LLMs are not standalone applications: they are pre-trained statistical models that must be paired with an application (and, in some cases, specific data sources) in order to meet their purpose.
For example, Chat-GPT is not an LLM: it is a chatbot application that, depending on the version you’ve chosen, uses the GPT-3.5 or GPT-4 language model. While it’s the GPT model that interprets the user’s input and composes a natural language response, it’s the application that (among other things) provides an interface for the user to type and read and a UX design that governs the chatbot experience. Even at the enterprise level, Chat-GPT is not the only application using the GPT model: Microsoft uses GPT-4 to power Bing Chat.
Furthermore, though foundation models (like those powering LLMs) are pre-trained on massive datasets, they are not omniscient. If a particular task requires access to specific contextual information, like internal documentation or domain expertise, LLMs must be connected to those external data sources. Even if you simply want your model to reflect real-time awareness of current events, it requires external information: a model’s internal data is only up-to-date through the time period during which it was pre-trained.
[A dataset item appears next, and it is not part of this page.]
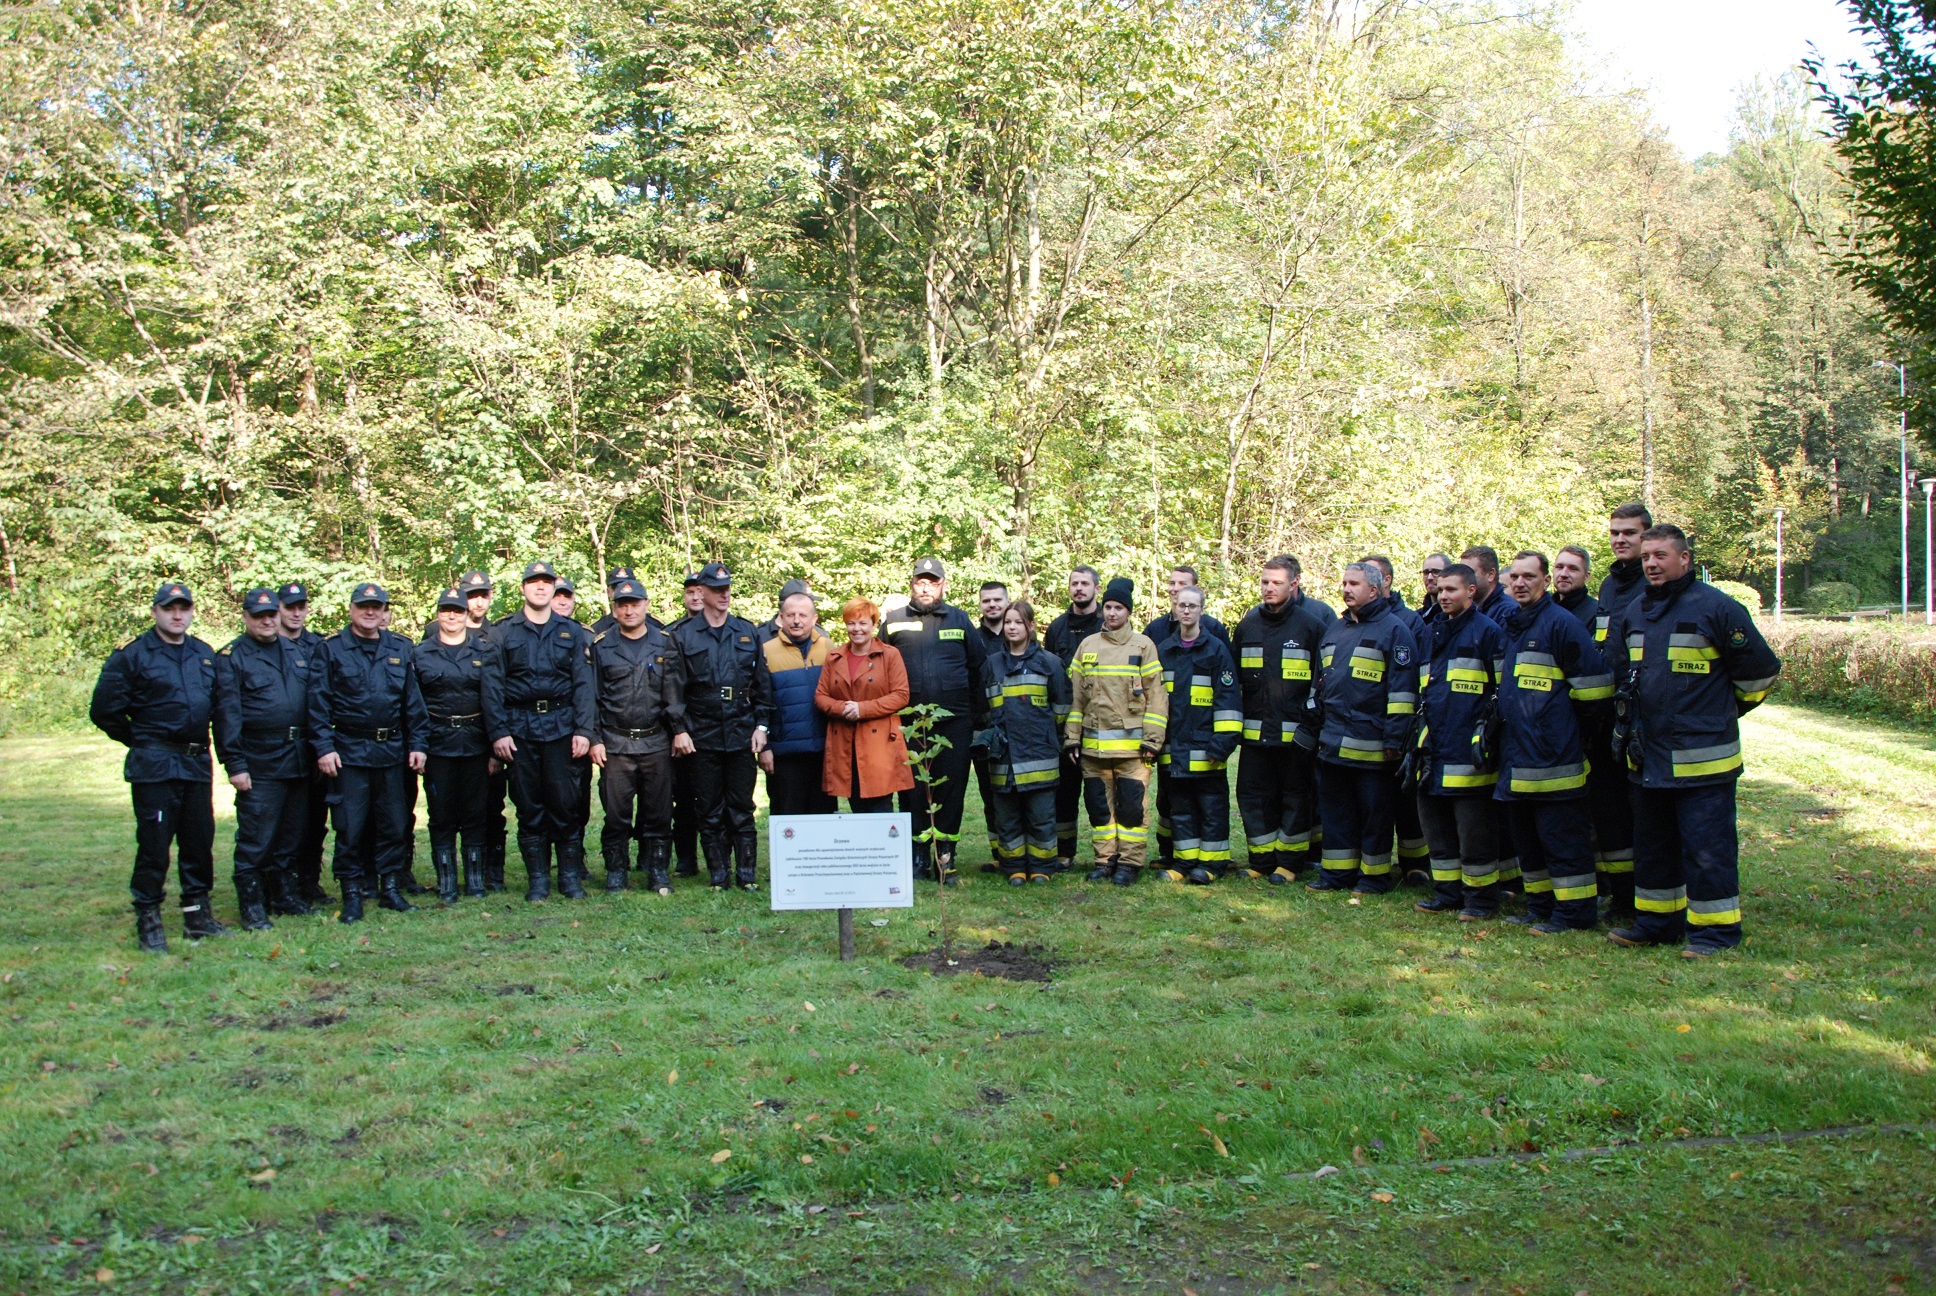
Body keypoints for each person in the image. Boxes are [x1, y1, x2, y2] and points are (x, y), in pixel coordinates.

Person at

Likewise, if a given generative AI task requires access to external software workflows—for example, if you wanted your virtual agent to integrate with Slack—then you will need a way to integrate the LLM with the API for that software.
While these integrations can generally be achieved with fully manual code, orchestration frameworks such as LangChain and the IBM watsonx portfolio of artificial intelligence products greatly simplify the process. They also make it much easier to experiment with different LLMs to compare results, as different models can be swapped in and out with minimal changes to code.